18Défenseurs d’une posture engagée positive et pragmatique, ils insistent aussi sur des finalités supérieures qui ne sont pas nécessairement uniquement environnementales, mais peuvent avoir une portée économique et sociale générale : le fondateur de Terradona/Cliiink évoque le développement territorial (créer de l’emploi localement, innover en France…) ; celui de Smart Citizen entend promouvoir une vision alternative de la Smart City, encourager une ville participative (dans laquelle les citoyens sont des acteurs qui reprennent le contrôle sur la technologie), et porter une réflexion plus globale sur la place de la technologie dans la société ; Tinkuy, qui signifie « rencontre » en Quechua, symbolise selon son fondateur le rapprochement entre le monde du développement durable et celui des réseaux sociaux, et est révélateur « d’une philosophie », d’une prise de conscience ; le créateur de Weeakt évoque des actions « pour le bien commun ». Après le consommateur engagé décrit par Sophie Dubuisson-Quellier (Dubuisson-Quellier S., 2009), s’affirme ainsi la figure de l’entrepreneur engagé.

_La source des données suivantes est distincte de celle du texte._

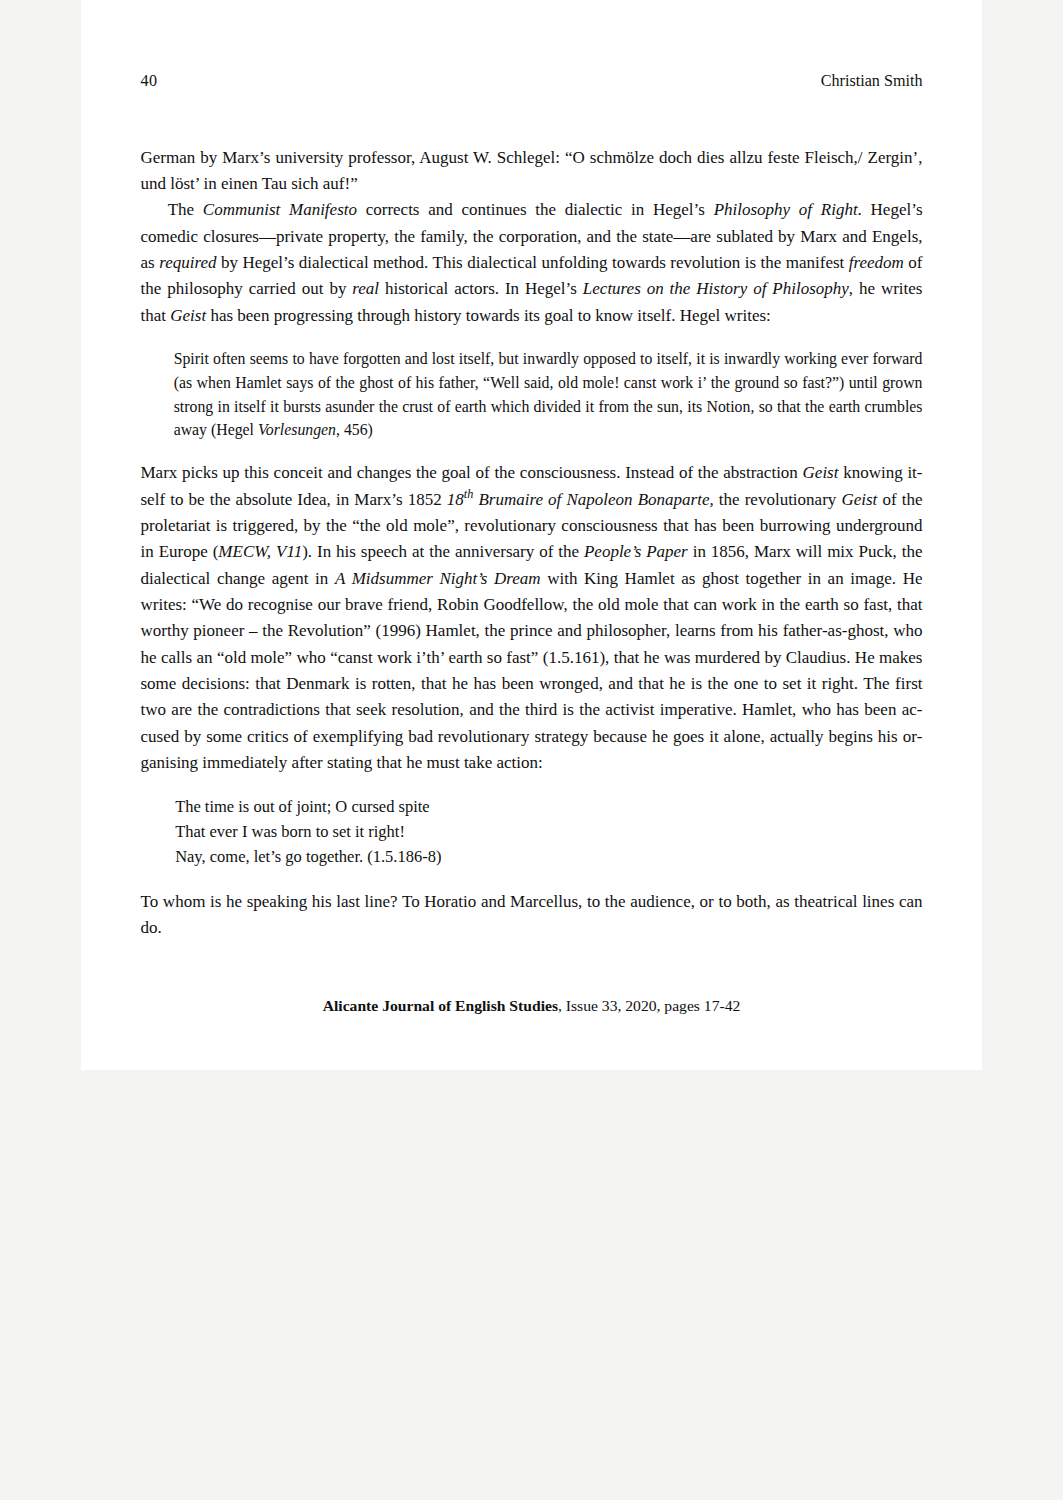40 Christian Smith
German by Marx’s university professor, August W. Schlegel: “O schmölze doch dies allzu feste Fleisch,/ Zergin’, und löst’ in einen Tau sich auf!”
The Communist Manifesto corrects and continues the dialectic in Hegel’s Philosophy of Right. Hegel’s comedic closures—private property, the family, the corporation, and the state—are sublated by Marx and Engels, as required by Hegel’s dialectical method. This dialectical unfolding towards revolution is the manifest freedom of the philosophy carried out by real historical actors. In Hegel’s Lectures on the History of Philosophy, he writes that Geist has been progressing through history towards its goal to know itself. Hegel writes:
Spirit often seems to have forgotten and lost itself, but inwardly opposed to itself, it is inwardly working ever forward (as when Hamlet says of the ghost of his father, “Well said, old mole! canst work i’ the ground so fast?”) until grown strong in itself it bursts asunder the crust of earth which divided it from the sun, its Notion, so that the earth crumbles away (Hegel Vorlesungen, 456)
Marx picks up this conceit and changes the goal of the consciousness. Instead of the abstraction Geist knowing itself to be the absolute Idea, in Marx’s 1852 18th Brumaire of Napoleon Bonaparte, the revolutionary Geist of the proletariat is triggered, by the “the old mole”, revolutionary consciousness that has been burrowing underground in Europe (MECW, V11). In his speech at the anniversary of the People’s Paper in 1856, Marx will mix Puck, the dialectical change agent in A Midsummer Night’s Dream with King Hamlet as ghost together in an image. He writes: “We do recognise our brave friend, Robin Goodfellow, the old mole that can work in the earth so fast, that worthy pioneer – the Revolution” (1996) Hamlet, the prince and philosopher, learns from his father-as-ghost, who he calls an “old mole” who “canst work i’th’ earth so fast” (1.5.161), that he was murdered by Claudius. He makes some decisions: that Denmark is rotten, that he has been wronged, and that he is the one to set it right. The first two are the contradictions that seek resolution, and the third is the activist imperative. Hamlet, who has been accused by some critics of exemplifying bad revolutionary strategy because he goes it alone, actually begins his organising immediately after stating that he must take action:
The time is out of joint; O cursed spite
That ever I was born to set it right!
Nay, come, let’s go together. (1.5.186-8)
To whom is he speaking his last line? To Horatio and Marcellus, to the audience, or to both, as theatrical lines can do.
Alicante Journal of English Studies, Issue 33, 2020, pages 17-42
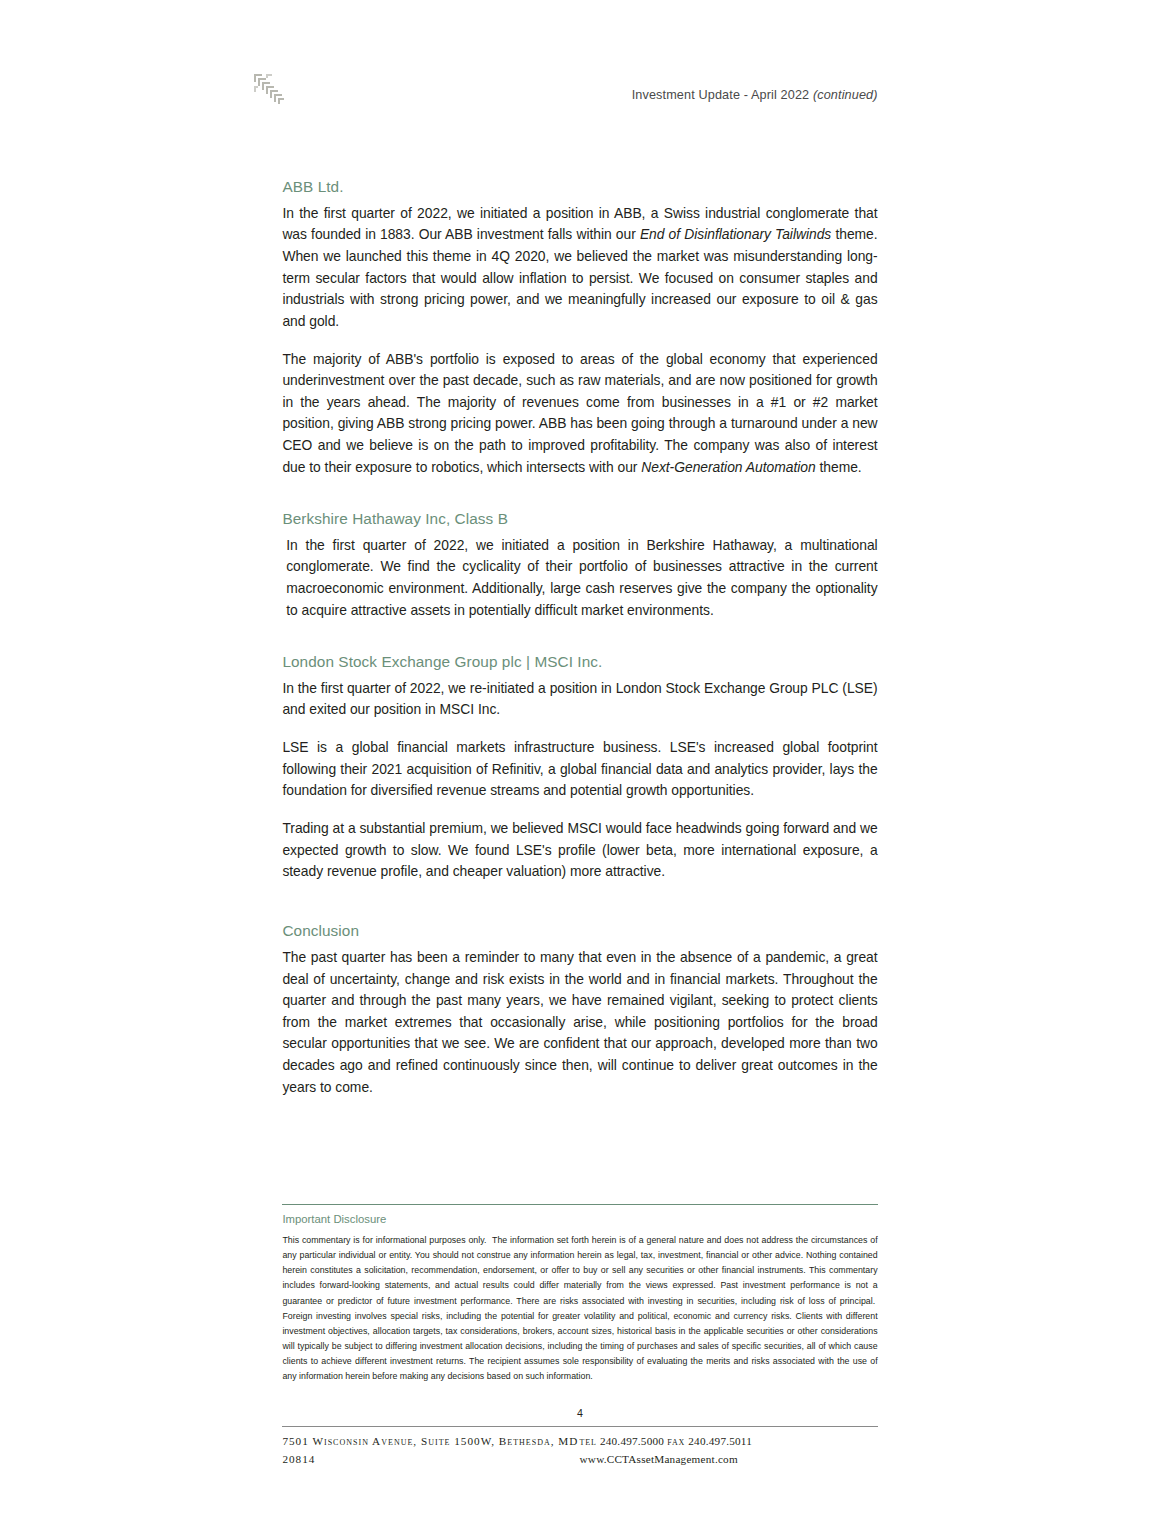Investment Update - April 2022 (continued)
ABB Ltd.
In the first quarter of 2022, we initiated a position in ABB, a Swiss industrial conglomerate that was founded in 1883. Our ABB investment falls within our End of Disinflationary Tailwinds theme. When we launched this theme in 4Q 2020, we believed the market was misunderstanding long-term secular factors that would allow inflation to persist. We focused on consumer staples and industrials with strong pricing power, and we meaningfully increased our exposure to oil & gas and gold.
The majority of ABB's portfolio is exposed to areas of the global economy that experienced underinvestment over the past decade, such as raw materials, and are now positioned for growth in the years ahead. The majority of revenues come from businesses in a #1 or #2 market position, giving ABB strong pricing power. ABB has been going through a turnaround under a new CEO and we believe is on the path to improved profitability. The company was also of interest due to their exposure to robotics, which intersects with our Next-Generation Automation theme.
Berkshire Hathaway Inc, Class B
In the first quarter of 2022, we initiated a position in Berkshire Hathaway, a multinational conglomerate. We find the cyclicality of their portfolio of businesses attractive in the current macroeconomic environment. Additionally, large cash reserves give the company the optionality to acquire attractive assets in potentially difficult market environments.
London Stock Exchange Group plc | MSCI Inc.
In the first quarter of 2022, we re-initiated a position in London Stock Exchange Group PLC (LSE) and exited our position in MSCI Inc.
LSE is a global financial markets infrastructure business. LSE's increased global footprint following their 2021 acquisition of Refinitiv, a global financial data and analytics provider, lays the foundation for diversified revenue streams and potential growth opportunities.
Trading at a substantial premium, we believed MSCI would face headwinds going forward and we expected growth to slow. We found LSE's profile (lower beta, more international exposure, a steady revenue profile, and cheaper valuation) more attractive.
Conclusion
The past quarter has been a reminder to many that even in the absence of a pandemic, a great deal of uncertainty, change and risk exists in the world and in financial markets. Throughout the quarter and through the past many years, we have remained vigilant, seeking to protect clients from the market extremes that occasionally arise, while positioning portfolios for the broad secular opportunities that we see. We are confident that our approach, developed more than two decades ago and refined continuously since then, will continue to deliver great outcomes in the years to come.
Important Disclosure
This commentary is for informational purposes only. The information set forth herein is of a general nature and does not address the circumstances of any particular individual or entity. You should not construe any information herein as legal, tax, investment, financial or other advice. Nothing contained herein constitutes a solicitation, recommendation, endorsement, or offer to buy or sell any securities or other financial instruments. This commentary includes forward-looking statements, and actual results could differ materially from the views expressed. Past investment performance is not a guarantee or predictor of future investment performance. There are risks associated with investing in securities, including risk of loss of principal. Foreign investing involves special risks, including the potential for greater volatility and political, economic and currency risks. Clients with different investment objectives, allocation targets, tax considerations, brokers, account sizes, historical basis in the applicable securities or other considerations will typically be subject to differing investment allocation decisions, including the timing of purchases and sales of specific securities, all of which cause clients to achieve different investment returns. The recipient assumes sole responsibility of evaluating the merits and risks associated with the use of any information herein before making any decisions based on such information.
4
7501 Wisconsin Avenue, Suite 1500W, Bethesda, MD 20814
tel 240.497.5000 fax 240.497.5011 www.CCTAssetManagement.com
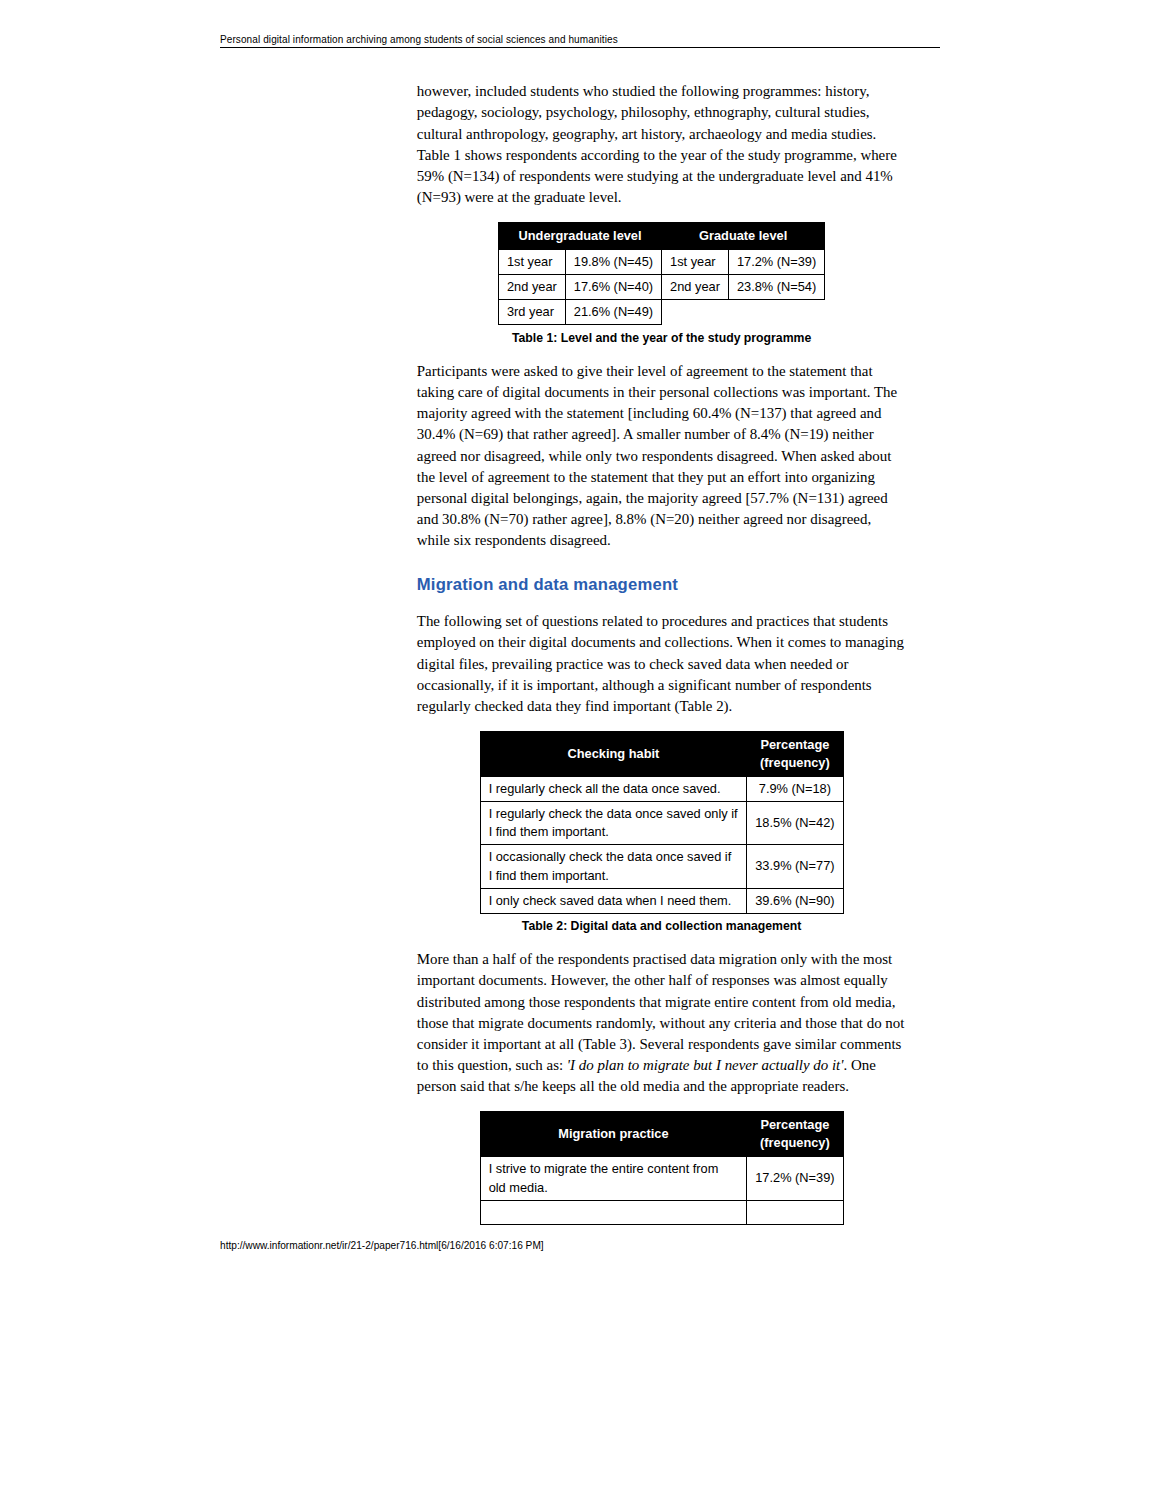Personal digital information archiving among students of social sciences and humanities
however, included students who studied the following programmes: history, pedagogy, sociology, psychology, philosophy, ethnography, cultural studies, cultural anthropology, geography, art history, archaeology and media studies. Table 1 shows respondents according to the year of the study programme, where 59% (N=134) of respondents were studying at the undergraduate level and 41% (N=93) were at the graduate level.
| Undergraduate level | Graduate level |
| --- | --- |
| 1st year | 19.8% (N=45) | 1st year | 17.2% (N=39) |
| 2nd year | 17.6% (N=40) | 2nd year | 23.8% (N=54) |
| 3rd year | 21.6% (N=49) | | |
Table 1: Level and the year of the study programme
Participants were asked to give their level of agreement to the statement that taking care of digital documents in their personal collections was important. The majority agreed with the statement [including 60.4% (N=137) that agreed and 30.4% (N=69) that rather agreed]. A smaller number of 8.4% (N=19) neither agreed nor disagreed, while only two respondents disagreed. When asked about the level of agreement to the statement that they put an effort into organizing personal digital belongings, again, the majority agreed [57.7% (N=131) agreed and 30.8% (N=70) rather agree], 8.8% (N=20) neither agreed nor disagreed, while six respondents disagreed.
Migration and data management
The following set of questions related to procedures and practices that students employed on their digital documents and collections. When it comes to managing digital files, prevailing practice was to check saved data when needed or occasionally, if it is important, although a significant number of respondents regularly checked data they find important (Table 2).
| Checking habit | Percentage (frequency) |
| --- | --- |
| I regularly check all the data once saved. | 7.9% (N=18) |
| I regularly check the data once saved only if I find them important. | 18.5% (N=42) |
| I occasionally check the data once saved if I find them important. | 33.9% (N=77) |
| I only check saved data when I need them. | 39.6% (N=90) |
Table 2: Digital data and collection management
More than a half of the respondents practised data migration only with the most important documents. However, the other half of responses was almost equally distributed among those respondents that migrate entire content from old media, those that migrate documents randomly, without any criteria and those that do not consider it important at all (Table 3). Several respondents gave similar comments to this question, such as: 'I do plan to migrate but I never actually do it'. One person said that s/he keeps all the old media and the appropriate readers.
| Migration practice | Percentage (frequency) |
| --- | --- |
| I strive to migrate the entire content from old media. | 17.2% (N=39) |
http://www.informationr.net/ir/21-2/paper716.html[6/16/2016 6:07:16 PM]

19Leur engagement se reflète également dans la faiblesse de la rémunération qu’ils s’accordent. S’il est classique de ne pas dégager de salaire dans les premières années d’une start-up, on observe ici une prolongation inhabituelle de travail non rémunéré. Ainsi les fondateurs de Terradona / Cliiink affirment ne pas se payer depuis trois ans. Le porteur de WeeAkt est passé par une période de vaches maigres, allant jusqu’à vivre avec le RMI. Certains semblent assumer l’absence de modèle économique pérenne et la nécessité de chercher durablement leur revenu ailleurs. Le fondateur de 90jours dégage un petit temps pour cette initiative, à côté de son activité principale d’agence Web. On retrouve ici des situations statutaires plus proches de la figure de l’artiste (qui mène de front une activité rémunératrice et une activité créative) que de celles des entrepreneurs du Web (Menger, 2003).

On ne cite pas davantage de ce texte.